Unlike last year’s bill, HB 3815 and SB 1596 contain “emergency clauses” that would cause the bills to take effect upon the governor’s signature.

Howard said legislators always “intended to fix” the mistake.

“It wasn’t an emergency that had to be addressed immediately. So I’m glad that we are able to get [these new bills] in place,” he said. “I think that it offers those opportunities for any Oklahoman to nominate who they want to act on their behalf for medical decisions that they otherwise could have made. And hospitals like it because it doesn’t require physicians having to certify that [patients] are absolutely unable to make those decisions.”

Sandra Harrison, vice president of regulatory and legal affairs for the Oklahoma Hospital Association, praised the two bills attempting to re-create the health care power of attorney statue.

“Oklahomans need a method by which they can choose someone to serve as a power of attorney for the purpose of making health care decisions,” Harrison said. “SB 1596 and HB 3815 reinstate the durable power of attorney (DPOA) for health care decisions by creating the Oklahoma Health Care Agent Act, giving individuals the option to assign an agent to make health care decisions for them when they no longer have capacity to make those health care decisions themselves. This decision-making ability is especially important when a person is hospitalized.”

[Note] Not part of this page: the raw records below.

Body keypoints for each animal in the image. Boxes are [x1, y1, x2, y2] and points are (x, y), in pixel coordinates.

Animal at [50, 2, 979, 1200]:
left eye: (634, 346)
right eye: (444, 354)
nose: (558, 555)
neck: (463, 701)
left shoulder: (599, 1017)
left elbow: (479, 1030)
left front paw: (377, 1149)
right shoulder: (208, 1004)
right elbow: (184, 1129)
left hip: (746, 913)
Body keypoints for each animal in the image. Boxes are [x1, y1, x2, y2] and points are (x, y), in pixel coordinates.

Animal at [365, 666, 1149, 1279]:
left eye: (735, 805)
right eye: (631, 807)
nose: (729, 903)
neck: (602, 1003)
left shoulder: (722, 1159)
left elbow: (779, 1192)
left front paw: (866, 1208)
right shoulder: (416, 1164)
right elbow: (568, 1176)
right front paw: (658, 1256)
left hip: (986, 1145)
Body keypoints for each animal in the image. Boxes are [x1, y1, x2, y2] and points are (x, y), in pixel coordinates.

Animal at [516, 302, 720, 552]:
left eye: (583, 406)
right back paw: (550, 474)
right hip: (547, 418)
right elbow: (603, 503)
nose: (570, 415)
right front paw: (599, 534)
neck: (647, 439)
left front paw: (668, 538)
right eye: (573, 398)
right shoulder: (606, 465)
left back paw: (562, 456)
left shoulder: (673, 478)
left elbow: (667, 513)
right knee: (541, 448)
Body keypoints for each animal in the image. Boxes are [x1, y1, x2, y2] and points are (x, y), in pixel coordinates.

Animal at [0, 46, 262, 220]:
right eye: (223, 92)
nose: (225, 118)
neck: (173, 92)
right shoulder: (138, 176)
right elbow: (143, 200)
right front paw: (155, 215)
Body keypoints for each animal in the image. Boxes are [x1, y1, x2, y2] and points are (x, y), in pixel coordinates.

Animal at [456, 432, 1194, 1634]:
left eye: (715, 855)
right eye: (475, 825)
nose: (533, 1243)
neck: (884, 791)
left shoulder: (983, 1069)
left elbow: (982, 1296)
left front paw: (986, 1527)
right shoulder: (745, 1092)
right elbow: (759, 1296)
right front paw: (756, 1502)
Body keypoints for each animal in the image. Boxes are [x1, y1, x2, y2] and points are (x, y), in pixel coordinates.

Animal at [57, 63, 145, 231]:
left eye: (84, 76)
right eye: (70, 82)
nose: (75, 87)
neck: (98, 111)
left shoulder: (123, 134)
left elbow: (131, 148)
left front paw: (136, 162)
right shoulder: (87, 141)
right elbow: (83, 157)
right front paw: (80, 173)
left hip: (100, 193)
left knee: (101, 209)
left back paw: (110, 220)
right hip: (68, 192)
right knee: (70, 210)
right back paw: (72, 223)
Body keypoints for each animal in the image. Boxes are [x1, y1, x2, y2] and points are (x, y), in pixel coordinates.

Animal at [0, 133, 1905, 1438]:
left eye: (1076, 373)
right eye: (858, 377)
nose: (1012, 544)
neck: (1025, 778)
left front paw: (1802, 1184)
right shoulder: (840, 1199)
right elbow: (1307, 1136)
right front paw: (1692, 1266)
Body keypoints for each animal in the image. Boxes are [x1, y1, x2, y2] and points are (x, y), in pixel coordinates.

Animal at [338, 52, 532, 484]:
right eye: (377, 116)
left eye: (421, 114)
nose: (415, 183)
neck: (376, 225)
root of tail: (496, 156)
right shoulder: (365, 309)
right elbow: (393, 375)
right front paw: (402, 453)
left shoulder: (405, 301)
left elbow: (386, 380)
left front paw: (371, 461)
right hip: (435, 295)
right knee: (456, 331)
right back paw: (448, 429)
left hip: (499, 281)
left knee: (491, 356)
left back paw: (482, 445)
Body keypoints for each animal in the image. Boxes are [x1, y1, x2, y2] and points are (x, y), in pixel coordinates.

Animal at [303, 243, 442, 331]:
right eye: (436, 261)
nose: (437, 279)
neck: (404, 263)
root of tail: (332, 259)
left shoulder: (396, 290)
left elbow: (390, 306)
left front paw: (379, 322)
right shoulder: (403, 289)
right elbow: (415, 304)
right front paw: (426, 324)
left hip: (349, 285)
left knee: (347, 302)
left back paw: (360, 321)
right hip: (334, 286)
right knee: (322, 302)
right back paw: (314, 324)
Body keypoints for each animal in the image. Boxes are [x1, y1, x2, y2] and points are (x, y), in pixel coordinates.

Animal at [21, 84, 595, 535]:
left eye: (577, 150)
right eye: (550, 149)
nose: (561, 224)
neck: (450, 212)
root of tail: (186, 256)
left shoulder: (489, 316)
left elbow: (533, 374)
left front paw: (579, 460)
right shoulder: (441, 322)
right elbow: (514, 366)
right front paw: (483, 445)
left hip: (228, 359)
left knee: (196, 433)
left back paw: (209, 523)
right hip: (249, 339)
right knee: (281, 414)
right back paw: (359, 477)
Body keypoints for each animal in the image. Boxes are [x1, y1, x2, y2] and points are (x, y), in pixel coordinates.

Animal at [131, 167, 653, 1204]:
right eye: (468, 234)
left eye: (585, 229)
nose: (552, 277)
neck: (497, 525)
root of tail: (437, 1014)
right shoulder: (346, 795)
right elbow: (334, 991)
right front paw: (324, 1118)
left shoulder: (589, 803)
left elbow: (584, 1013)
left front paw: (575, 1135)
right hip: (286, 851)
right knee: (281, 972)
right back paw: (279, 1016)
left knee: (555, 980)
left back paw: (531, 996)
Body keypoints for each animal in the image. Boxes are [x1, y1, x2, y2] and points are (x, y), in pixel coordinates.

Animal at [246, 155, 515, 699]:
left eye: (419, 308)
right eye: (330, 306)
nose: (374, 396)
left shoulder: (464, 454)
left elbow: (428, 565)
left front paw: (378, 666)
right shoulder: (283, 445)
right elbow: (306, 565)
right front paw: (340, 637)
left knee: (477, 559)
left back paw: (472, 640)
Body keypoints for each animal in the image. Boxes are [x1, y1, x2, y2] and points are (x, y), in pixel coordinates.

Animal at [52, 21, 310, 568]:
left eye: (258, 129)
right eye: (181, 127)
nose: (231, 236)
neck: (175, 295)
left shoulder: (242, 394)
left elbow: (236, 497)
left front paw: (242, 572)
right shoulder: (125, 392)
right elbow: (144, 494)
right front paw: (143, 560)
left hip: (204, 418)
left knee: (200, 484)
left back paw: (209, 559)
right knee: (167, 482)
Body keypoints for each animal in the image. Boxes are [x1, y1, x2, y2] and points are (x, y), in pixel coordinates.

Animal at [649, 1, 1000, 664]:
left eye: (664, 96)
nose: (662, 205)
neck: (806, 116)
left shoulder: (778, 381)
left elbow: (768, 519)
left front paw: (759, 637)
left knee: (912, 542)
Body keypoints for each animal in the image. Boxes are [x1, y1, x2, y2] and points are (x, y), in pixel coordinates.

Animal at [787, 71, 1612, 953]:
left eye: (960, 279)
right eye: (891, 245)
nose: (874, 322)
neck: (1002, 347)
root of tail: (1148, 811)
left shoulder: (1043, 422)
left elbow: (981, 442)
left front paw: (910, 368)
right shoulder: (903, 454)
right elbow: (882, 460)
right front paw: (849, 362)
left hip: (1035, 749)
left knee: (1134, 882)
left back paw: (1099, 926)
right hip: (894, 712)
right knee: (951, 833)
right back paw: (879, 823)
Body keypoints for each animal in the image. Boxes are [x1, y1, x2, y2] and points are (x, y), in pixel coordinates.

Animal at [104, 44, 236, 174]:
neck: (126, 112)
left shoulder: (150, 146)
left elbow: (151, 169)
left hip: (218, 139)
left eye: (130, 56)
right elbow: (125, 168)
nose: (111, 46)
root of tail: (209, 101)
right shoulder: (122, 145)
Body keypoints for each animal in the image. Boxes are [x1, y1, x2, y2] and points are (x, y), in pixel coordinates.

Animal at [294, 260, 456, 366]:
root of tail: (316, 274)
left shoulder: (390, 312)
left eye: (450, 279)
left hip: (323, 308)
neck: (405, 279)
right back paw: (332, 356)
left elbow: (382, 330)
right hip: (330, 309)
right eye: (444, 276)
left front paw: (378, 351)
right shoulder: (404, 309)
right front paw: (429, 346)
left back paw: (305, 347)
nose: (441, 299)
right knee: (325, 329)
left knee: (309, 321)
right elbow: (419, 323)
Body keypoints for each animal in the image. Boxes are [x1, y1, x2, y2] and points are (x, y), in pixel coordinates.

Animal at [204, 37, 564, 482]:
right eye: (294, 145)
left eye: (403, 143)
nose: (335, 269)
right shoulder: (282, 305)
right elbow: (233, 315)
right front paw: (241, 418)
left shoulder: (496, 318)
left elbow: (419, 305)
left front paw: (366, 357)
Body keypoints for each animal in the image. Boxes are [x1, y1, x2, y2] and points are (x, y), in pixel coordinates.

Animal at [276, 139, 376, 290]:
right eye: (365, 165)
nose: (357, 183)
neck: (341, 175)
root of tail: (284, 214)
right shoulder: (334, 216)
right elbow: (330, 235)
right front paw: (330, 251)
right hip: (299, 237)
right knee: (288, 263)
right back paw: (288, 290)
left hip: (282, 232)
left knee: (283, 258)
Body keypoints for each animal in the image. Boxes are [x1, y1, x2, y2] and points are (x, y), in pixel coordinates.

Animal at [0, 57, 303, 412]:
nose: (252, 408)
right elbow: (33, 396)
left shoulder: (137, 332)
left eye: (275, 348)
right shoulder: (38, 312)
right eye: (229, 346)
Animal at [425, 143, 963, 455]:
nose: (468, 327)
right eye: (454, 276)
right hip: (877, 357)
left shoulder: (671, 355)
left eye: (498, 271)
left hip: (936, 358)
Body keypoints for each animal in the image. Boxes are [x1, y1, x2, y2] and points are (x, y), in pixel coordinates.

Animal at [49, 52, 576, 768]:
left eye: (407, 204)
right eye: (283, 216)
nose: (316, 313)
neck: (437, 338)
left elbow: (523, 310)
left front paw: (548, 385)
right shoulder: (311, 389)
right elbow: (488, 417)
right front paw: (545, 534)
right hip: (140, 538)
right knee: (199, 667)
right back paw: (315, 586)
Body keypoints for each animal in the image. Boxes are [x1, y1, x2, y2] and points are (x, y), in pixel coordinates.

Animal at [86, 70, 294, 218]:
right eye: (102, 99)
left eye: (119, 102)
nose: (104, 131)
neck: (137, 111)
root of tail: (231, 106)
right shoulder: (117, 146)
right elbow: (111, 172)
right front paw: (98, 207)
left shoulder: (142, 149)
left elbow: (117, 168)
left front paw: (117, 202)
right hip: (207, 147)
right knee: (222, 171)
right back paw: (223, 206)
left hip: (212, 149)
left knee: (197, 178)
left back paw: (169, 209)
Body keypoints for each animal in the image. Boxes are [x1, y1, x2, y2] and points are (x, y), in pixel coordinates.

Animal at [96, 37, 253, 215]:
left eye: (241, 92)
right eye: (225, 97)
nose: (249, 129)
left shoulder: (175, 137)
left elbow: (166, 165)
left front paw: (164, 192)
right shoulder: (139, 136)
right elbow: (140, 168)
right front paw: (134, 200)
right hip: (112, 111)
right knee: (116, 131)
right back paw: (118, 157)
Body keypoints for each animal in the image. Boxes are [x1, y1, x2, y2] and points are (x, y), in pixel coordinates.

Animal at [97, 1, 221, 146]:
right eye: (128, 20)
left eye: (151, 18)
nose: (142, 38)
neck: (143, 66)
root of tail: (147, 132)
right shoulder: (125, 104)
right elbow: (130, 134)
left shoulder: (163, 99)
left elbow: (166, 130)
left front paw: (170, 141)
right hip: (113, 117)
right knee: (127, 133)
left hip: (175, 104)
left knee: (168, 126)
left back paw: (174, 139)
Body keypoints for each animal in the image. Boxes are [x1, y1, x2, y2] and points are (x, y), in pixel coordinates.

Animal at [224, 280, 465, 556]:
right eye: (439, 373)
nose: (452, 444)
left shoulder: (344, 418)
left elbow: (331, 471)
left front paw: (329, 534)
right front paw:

Howard and Stinson said estate planning attorneys and the American Association of Retired Persons also asked that the Legislature re-create the statute it accidentally deleted.

Preston Stinson
Rep. Preston Stinson (R-Edmond)

“There’s been a problem with estate planning attorneys not be able to do their estate plans in a way that fully matches their wishes,” Stinson said. “There has been some concern on the part of hospitals that, without a valid document, they don’t know who has the authority to make determinations when somebody becomes incapacitated. There have been some concerns by some other folks that maybe this was an attempt to take away people’s right to make self-determinations on health care decisions.”

Stinson said that was not the intention or impact of last year’s bill.

“There was still the advanced directive, but that’s tailored really more toward specifically end-of-life care decisions,” he said. “Whereas the durable power of attorney had a broader tool set that allowed things where, if somebody was temporarily in a coma but expected to survive, it wouldn’t necessarily trigger the advanced directive, but a durable power of attorney would be able to step in and make health care decisions for that person.”

Stinson said the durable health care power of attorney practice allows for “care decisions” that an advanced directive does not cover.

“Like, if I have to go to a long-term care facility, these are the ones I’d want to go to,” Stinson said as an example.

Howard, an attorney who works in estate planning, said last year’s bill had been proposed in 2019 and 2020 as well, but it failed during those sessions. He said updating the state’s Uniform Power of Attorney Act was important and that recreating the health care power of attorney statutes this year will make things easier for hospitals, nursing homes, estate planning attorneys and seniors in general.

“People don’t really think about it until typically an issue arrises in their personal life, and unfortunately a lot more of those happen the older you get,” Howard said.